Zulip Chat Archive

Stream: general

Topic: let


Michael Beeson (Aug 02 2023 at 03:31):

Once I have used let X:= something
and then I have a goal involving X, how do I get X replaced by the original something?

Scott Morrison (Aug 02 2023 at 03:32):

dsimp [X]

Michael Beeson (Aug 02 2023 at 03:35):

Yes, that worked! TYVM!

Michael Beeson (Aug 02 2023 at 03:35):

Was there a way other than Zulip for me to have learned that? Not mentioned in the manual where "let" is briefly discussed.

Niels Voss (Aug 02 2023 at 05:07):

There was a thread on this somewhat recently: https://leanprover.zulipchat.com/#narrow/stream/113488-general/topic/How.20to.20unwrap.20a.20let.20expression
There isn't really a good way to have found this information, but dsimp is not the only way to unfold the let expression

Niels Voss (Aug 02 2023 at 05:10):

The main difference between let and have is that when you do let X := something now X is definitionally equal to something so you can prove X = something with only rfl

Niels Voss (Aug 02 2023 at 05:13):

Sometimes you don't even need to unfold X, since if the goal is something = 37 then Lean will accept instead a proof that X = 37 (in practice unfolding X often makes things simpler).
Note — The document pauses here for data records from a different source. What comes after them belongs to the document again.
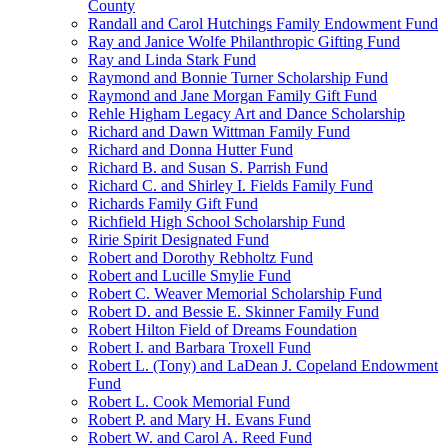
County
Randall and Carol Hutchings Family Endowment Fund
Ray and Janice Wolfe Philanthropic Gifting Fund
Ray and Linda Stark Fund
Raymond and Bonnie Turner Scholarship Fund
Raymond and Jane Morgan Family Gift Fund
Rehle Higham Legacy Art and Dance Scholarship
Richard and Dawn Wittman Family Fund
Richard and Donna Hutter Fund
Richard B. and Susan S. Parrish Fund
Richard C. and Shirley I. Fields Family Fund
Richards Family Gift Fund
Richfield High School Scholarship Fund
Ririe Spirit Designated Fund
Robert and Dorothy Rebholtz Fund
Robert and Lucille Smylie Fund
Robert C. Weaver Memorial Scholarship Fund
Robert D. and Bessie E. Skinner Family Fund
Robert Hilton Field of Dreams Foundation
Robert I. and Barbara Troxell Fund
Robert L. (Tony) and LaDean J. Copeland Endowment
Fund
Robert L. Cook Memorial Fund
Robert P. and Mary H. Evans Fund
Robert W. and Carol A. Reed Fund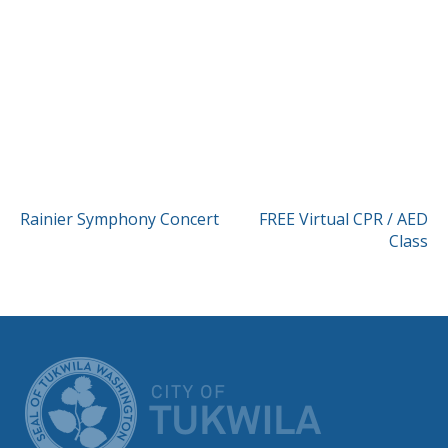
POST
Rainier Symphony Concert
FREE Virtual CPR / AED
Class
NAVIGATION
CITY OF TUK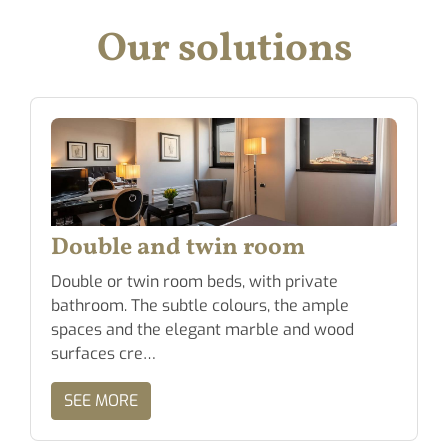
Our solutions
Double and twin room
Double or twin room beds, with private
bathroom. The subtle colours, the ample
spaces and the elegant marble and wood
surfaces cre…
SEE MORE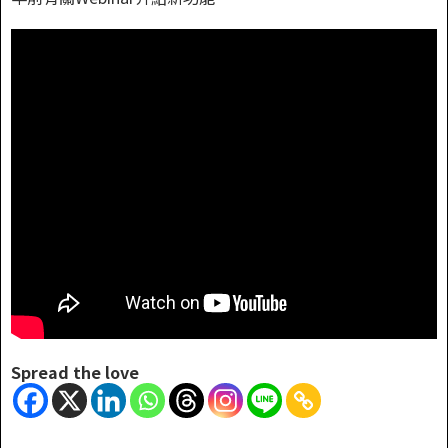
Spread the love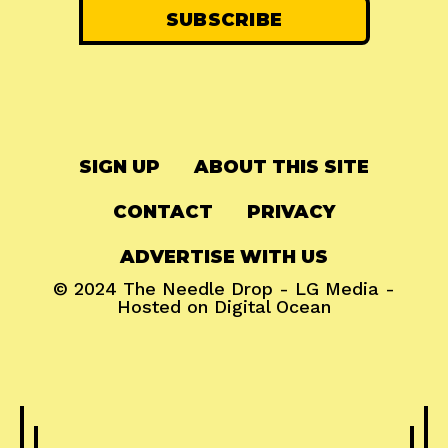
SIGN UP
ABOUT THIS SITE
CONTACT
PRIVACY
ADVERTISE WITH US
© 2024
The Needle Drop
-
LG Media
-
Hosted on
Digital Ocean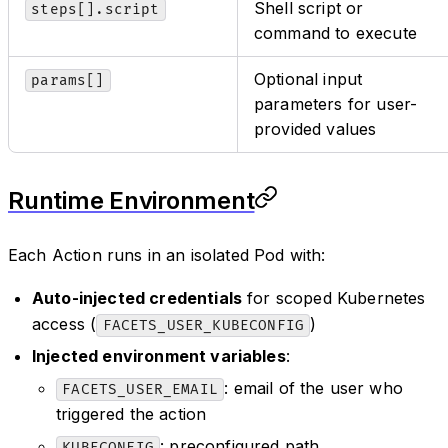
Shell script or
steps[].script
command to execute
Optional input
params[]
parameters for user-
provided values
Runtime Environment
Each Action runs in an isolated Pod with:
Auto-injected credentials
for scoped Kubernetes
access (
)
FACETS_USER_KUBECONFIG
Injected environment variables
:
: email of the user who
FACETS_USER_EMAIL
triggered the action
: preconfigured path
KUBECONFIG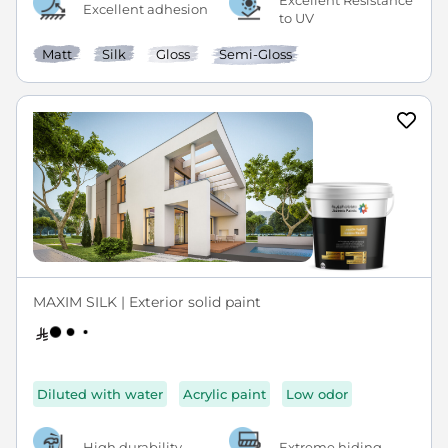
Excellent Resistance
Excellent adhesion
to UV
Matt
Silk
Gloss
Semi-Gloss
MAXIM SILK | Exterior solid paint
Diluted with water
Acrylic paint
Low odor
High durability
Extreme hiding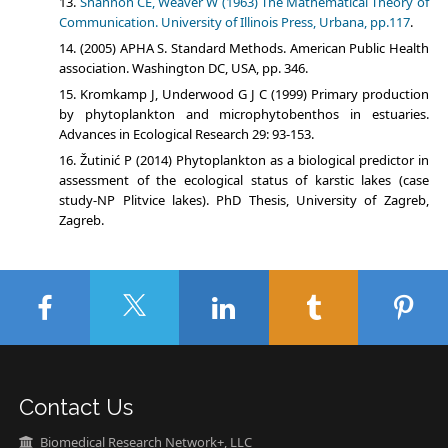
Shannon CE, Weaver W (1963) The Mathematical Theory of
Communication. University of Illinois Press, Urbana, pp.117
.
(2005) APHA S. Standard Methods. American Public Health
association. Washington DC, USA, pp. 346.
Kromkamp J, Underwood G J C (1999) Primary production
by phytoplankton and microphytobenthos in estuaries.
Advances in Ecological Research 29: 93-153.
Žutinić P (2014) Phytoplankton as a biological predictor in
assessment of the ecological status of karstic lakes (case
study-NP Plitvice lakes). PhD Thesis, University of Zagreb,
Zagreb.
Contact Us
Biomedical Research Network+, LLC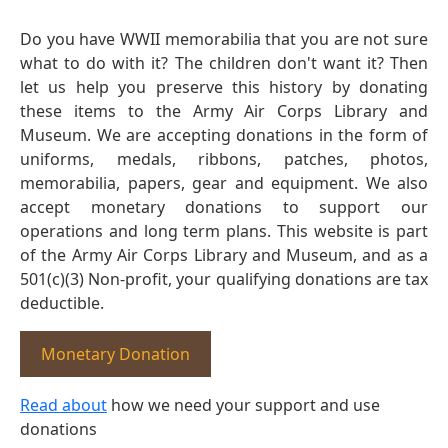
Do you have WWII memorabilia that you are not sure
what to do with it? The children don't want it? Then
let us help you preserve this history by donating
these items to the Army Air Corps Library and
Museum. We are accepting donations in the form of
uniforms, medals, ribbons, patches, photos,
memorabilia, papers, gear and equipment. We also
accept monetary donations to support our
operations and long term plans. This website is part
of the Army Air Corps Library and Museum, and as a
501(c)(3) Non-profit, your qualifying donations are tax
deductible.
Monetary Donation
Read about
how we need your support and use
donations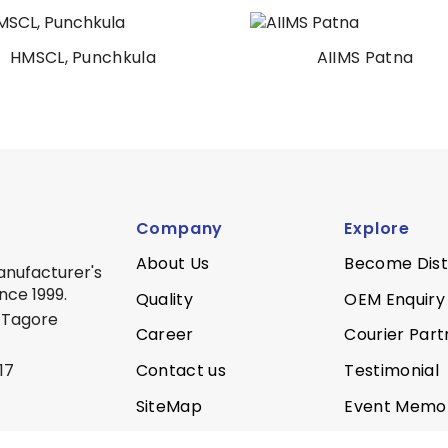
HMSCL, Punchkula
AIIMS Patna
Company
Explore
About Us
Become Dist
anufacturer's
nce 1999.
Quality
OEM Enquiry
 Tagore
Career
Courier Part
Contact us
Testimonial
17
SiteMap
Event Memo
Privacy Policy
Quality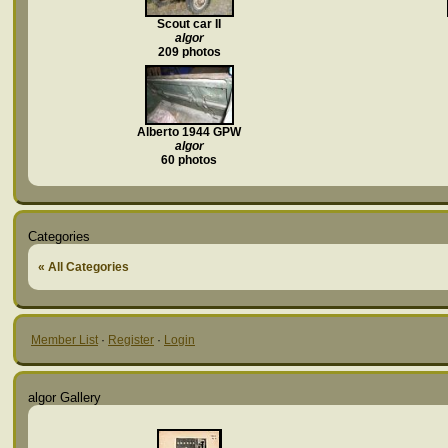
Scout car II
algor
209 photos
Alberto 1944 GPW
algor
60 photos
Categories
« All Categories
Member List
·
Register
·
Login
algor Gallery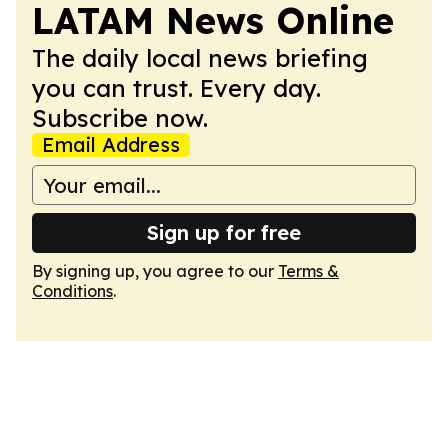
LATAM News Online
The daily local news briefing
you can trust. Every day.
Subscribe now.
Email Address
Sign up for free
By signing up, you agree to our
Terms &
Conditions
.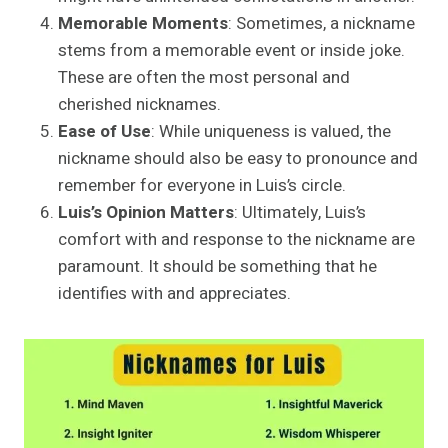
Memorable Moments
: Sometimes, a nickname
stems from a memorable event or inside joke.
These are often the most personal and
cherished nicknames.
Ease of Use
: While uniqueness is valued, the
nickname should also be easy to pronounce and
remember for everyone in Luis’s circle.
Luis’s Opinion Matters
: Ultimately, Luis’s
comfort with and response to the nickname are
paramount. It should be something that he
identifies with and appreciates.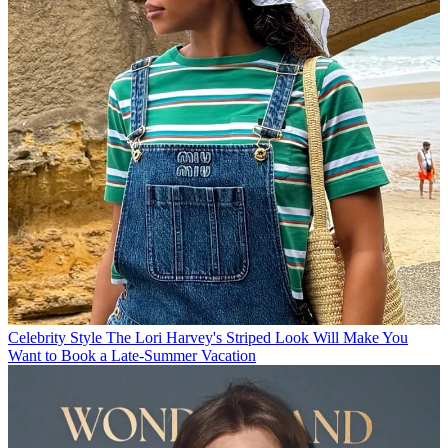
Celebrity Style
The Lori Harvey's Striped Look Will Make You
Want to Book a Late-Summer Vacation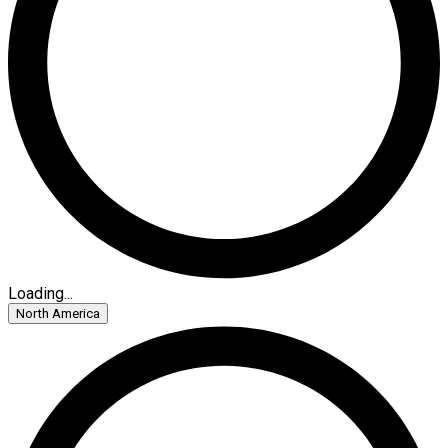
Loading...
North America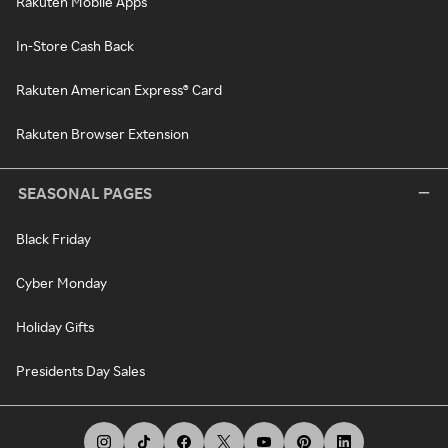
Rakuten Mobile Apps
In-Store Cash Back
Rakuten American Express® Card
Rakuten Browser Extension
SEASONAL PAGES
Black Friday
Cyber Monday
Holiday Gifts
Presidents Day Sales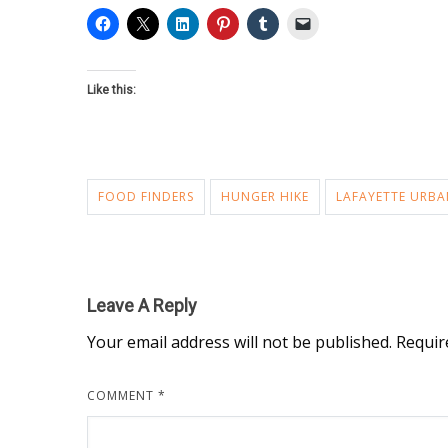
Like this:
FOOD FINDERS
HUNGER HIKE
LAFAYETTE URBA
Leave A Reply
Your email address will not be published.
Requir
COMMENT
*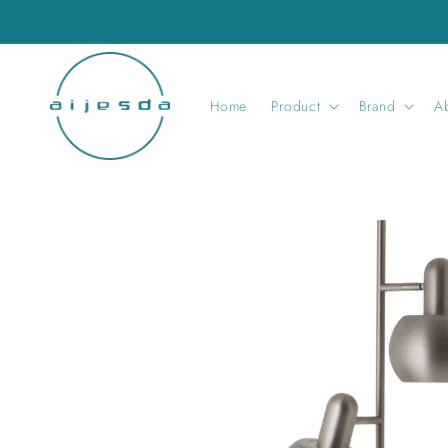
Skip to
content
Home
Product
Brand
A
Skip to
product
information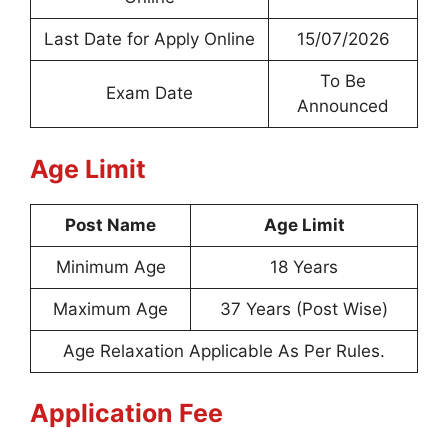
Last Date for Apply Online
15/07/2026
To Be
Exam Date
Announced
Age Limit
Post Name
Age Limit
Minimum Age
18 Years
Maximum Age
37 Years (Post Wise)
Age Relaxation Applicable As Per Rules.
Application Fee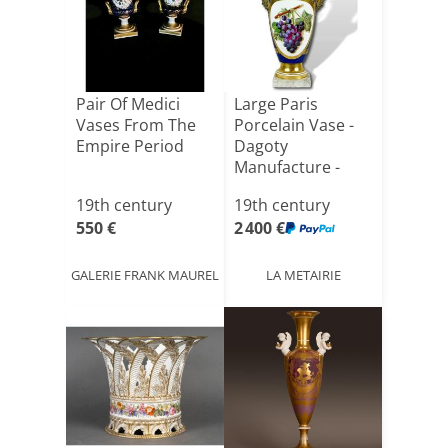
Pair Of Medici
Large Paris
Vases From The
Porcelain Vase -
Empire Period
Dagoty
Manufacture -
Empire Period
19th century
19th century
550 €
2 400 €
GALERIE FRANK MAUREL
LA METAIRIE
I do wish this was documented somewhere though.

Sophie Morel (Aug 02 2023 at 09:23):

You can also use set, as in set X := something with hX, then you will have a hypothesis hX in your context that says X = something and you can feed it to rw. In most cases simp and its friends will do the job, but this is still a useful trick sometimes.

Sophie Morel (Aug 02 2023 at 09:24):

Oops, this was already mentioned by Kevin in the linked thread. My bad.

Kyle Miller (Aug 02 2023 at 09:47):

If #5717 gets merged, then you'll be able to do unfold_let X (docstring in PR)

This is like dsimp but it unfolds X without touching anything else. dsimp can do other reductions too.